[Action item]
Omit every picture and return the rest of the data unaltered.

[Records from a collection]
----
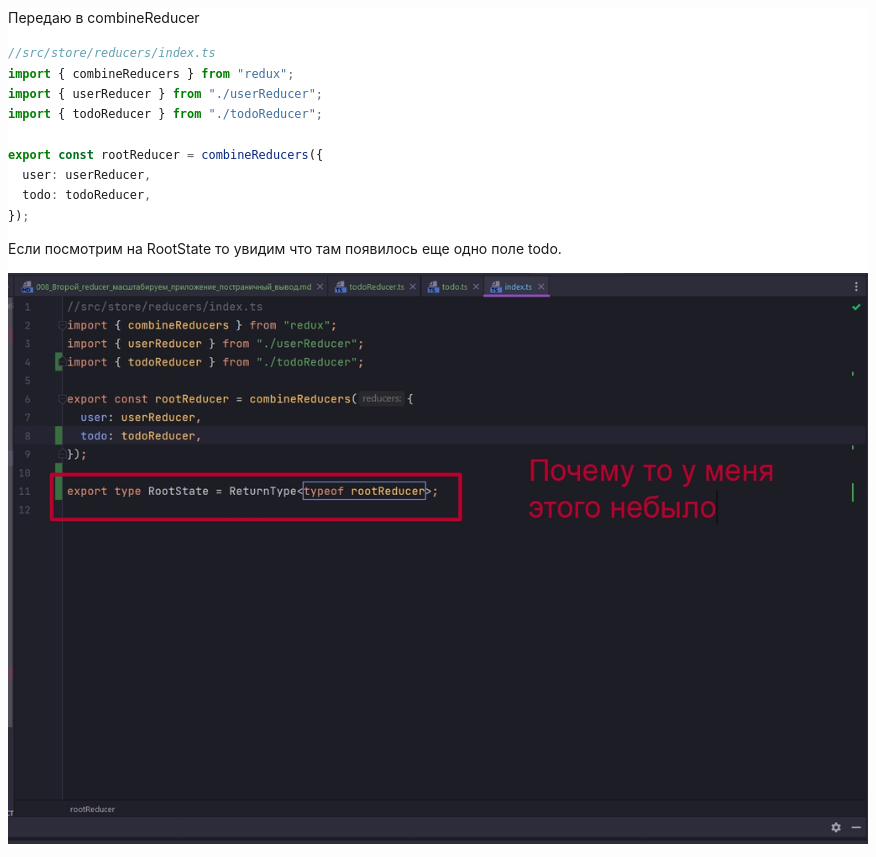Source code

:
 ```ts

```

Передаю в combineReducer

```ts
//src/store/reducers/index.ts
import { combineReducers } from "redux";
import { userReducer } from "./userReducer";
import { todoReducer } from "./todoReducer";

export const rootReducer = combineReducers({
  user: userReducer,
  todo: todoReducer,
});

```

Если посмотрим на RootState то увидим что там появилось еще одно поле todo.

![](img/007.jpg)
----
[Answer section]
Source code

:
 ```ts

```

Передаю в combineReducer

```ts
//src/store/reducers/index.ts
import { combineReducers } from "redux";
import { userReducer } from "./userReducer";
import { todoReducer } from "./todoReducer";

export const rootReducer = combineReducers({
  user: userReducer,
  todo: todoReducer,
});

```

Если посмотрим на RootState то увидим что там появилось еще одно поле todo.

![](img/007.jpg)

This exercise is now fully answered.